*AIM OF THE TASK*:
Restate exactly the lines that run from the start of the records below to the line containing "uitvoeringen: de Bobike", counting both ends, and nothing else; pictures stay out.

*RECORDS FOR THE TASK*:
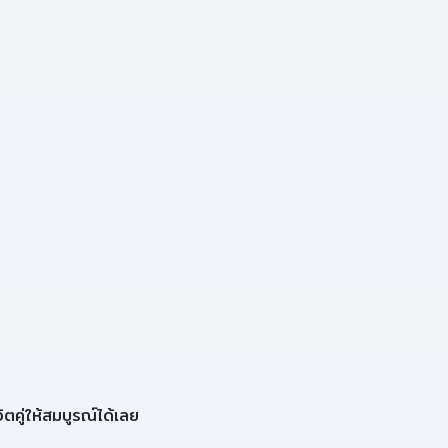
ิตคู่ให้สมบูรณ์ได้เลย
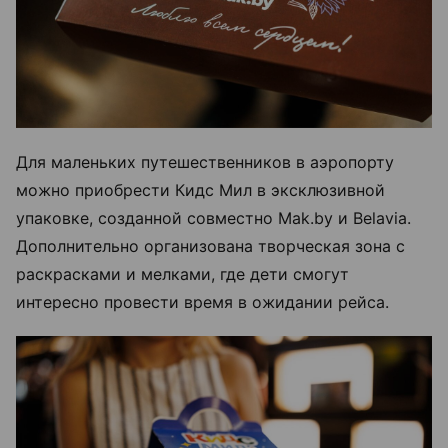
Для маленьких путешественников в аэропорту
можно приобрести Кидс Мил в эксклюзивной
упаковке, созданной совместно Mak.by и Belavia.
Дополнительно организована творческая зона с
раскрасками и мелками, где дети смогут
интересно провести время в ожидании рейса.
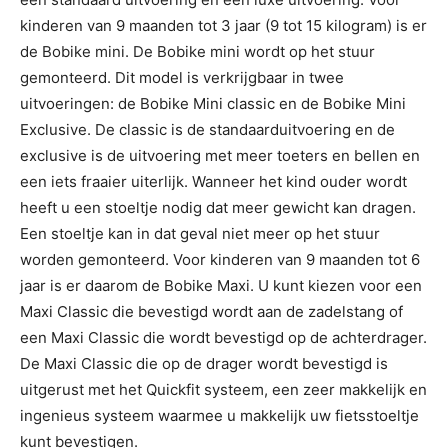
kinderen van 9 maanden tot 3 jaar (9 tot 15 kilogram) is er
de Bobike mini. De Bobike mini wordt op het stuur
gemonteerd. Dit model is verkrijgbaar in twee
uitvoeringen: de Bobike Mini classic en de Bobike Mini
Exclusive. De classic is de standaarduitvoering en de
exclusive is de uitvoering met meer toeters en bellen en
een iets fraaier uiterlijk. Wanneer het kind ouder wordt
heeft u een stoeltje nodig dat meer gewicht kan dragen.
Een stoeltje kan in dat geval niet meer op het stuur
worden gemonteerd. Voor kinderen van 9 maanden tot 6
jaar is er daarom de Bobike Maxi. U kunt kiezen voor een
Maxi Classic die bevestigd wordt aan de zadelstang of
een Maxi Classic die wordt bevestigd op de achterdrager.
De Maxi Classic die op de drager wordt bevestigd is
uitgerust met het Quickfit systeem, een zeer makkelijk en
ingenieus systeem waarmee u makkelijk uw fietsstoeltje
kunt bevestigen.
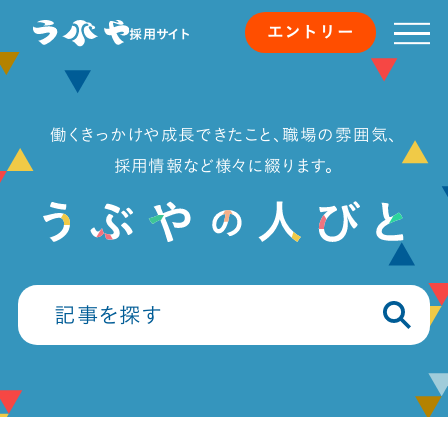
エントリー
採用サイト
働くきっかけや成長できたこと、職場の雰囲気、
採用情報など様々に綴ります。
記事を探す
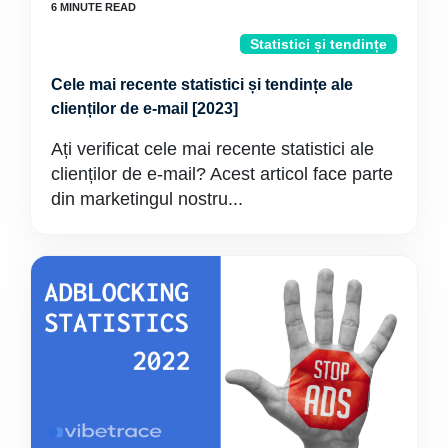
Statistici și tendințe
Cele mai recente statistici și tendințe ale
clienților de e-mail [2023]
Ați verificat cele mai recente statistici ale
clienților de e-mail? Acest articol face parte
din marketingul nostru...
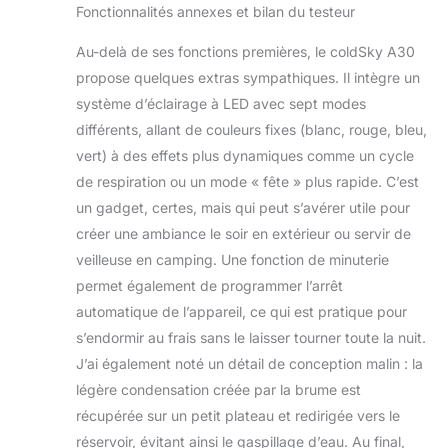
Fonctionnalités annexes et bilan du testeur
Au-delà de ses fonctions premières, le coldSky A30
propose quelques extras sympathiques. Il intègre un
système d’éclairage à LED avec sept modes
différents, allant de couleurs fixes (blanc, rouge, bleu,
vert) à des effets plus dynamiques comme un cycle
de respiration ou un mode « fête » plus rapide. C’est
un gadget, certes, mais qui peut s’avérer utile pour
créer une ambiance le soir en extérieur ou servir de
veilleuse en camping. Une fonction de minuterie
permet également de programmer l’arrêt
automatique de l’appareil, ce qui est pratique pour
s’endormir au frais sans le laisser tourner toute la nuit.
J’ai également noté un détail de conception malin : la
légère condensation créée par la brume est
récupérée sur un petit plateau et redirigée vers le
réservoir, évitant ainsi le gaspillage d’eau. Au final,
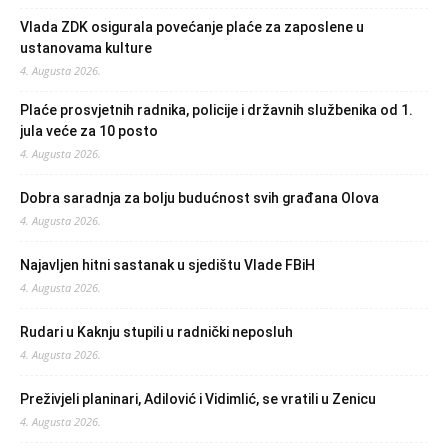
Vlada ZDK osigurala povećanje plaće za zaposlene u
ustanovama kulture
4. Augusta 2026.
Plaće prosvjetnih radnika, policije i državnih službenika od 1.
jula veće za 10 posto
4. Augusta 2026.
Dobra saradnja za bolju budućnost svih građana Olova
4. Augusta 2026.
Najavljen hitni sastanak u sjedištu Vlade FBiH
4. Augusta 2026.
Rudari u Kaknju stupili u radnički neposluh
4. Augusta 2026.
Preživjeli planinari, Adilović i Vidimlić, se vratili u Zenicu
4. Augusta 2026.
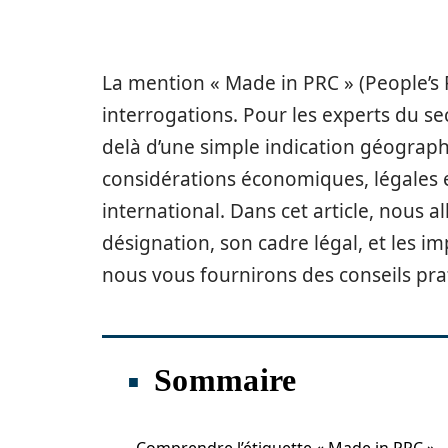
La mention « Made in PRC » (People’s 
interrogations. Pour les experts du se
delà d’une simple indication géograph
considérations économiques, légales 
international. Dans cet article, nous a
désignation, son cadre légal, et les im
nous vous fournirons des conseils prat
Sommaire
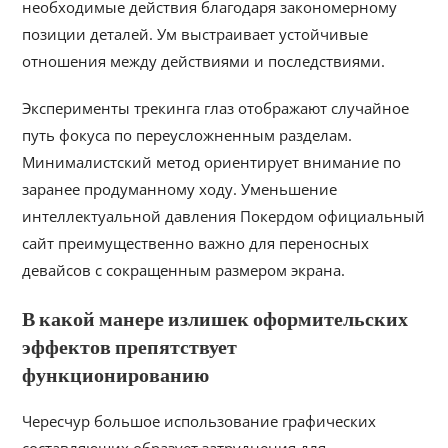
необходимые действия благодаря закономерному
позиции деталей. Ум выстраивает устойчивые
отношения между действиями и последствиями.
Эксперименты трекинга глаз отображают случайное
путь фокуса по переусложненным разделам.
Минималистский метод ориентирует внимание по
заранее продуманному ходу. Уменьшение
интеллектуальной давления Покердом официальный
сайт преимущественно важно для переносных
девайсов с сокращенным размером экрана.
В какой манере излишек оформительских
эффектов препятствует
функционированию
Чересчур большое использование графических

*ANSWER TO THIS PROBLEM*:
ิตคู่ให้สมบูรณ์ได้เลย
Для маленьких путешественников в аэропорту
можно приобрести Кидс Мил в эксклюзивной
упаковке, созданной совместно Mak.by и Belavia.
Дополнительно организована творческая зона с
раскрасками и мелками, где дети смогут
интересно провести время в ожидании рейса.
kinderen van 9 maanden tot 3 jaar (9 tot 15 kilogram) is er
de Bobike mini. De Bobike mini wordt op het stuur
gemonteerd. Dit model is verkrijgbaar in twee
uitvoeringen: de Bobike Mini classic en de Bobike Mini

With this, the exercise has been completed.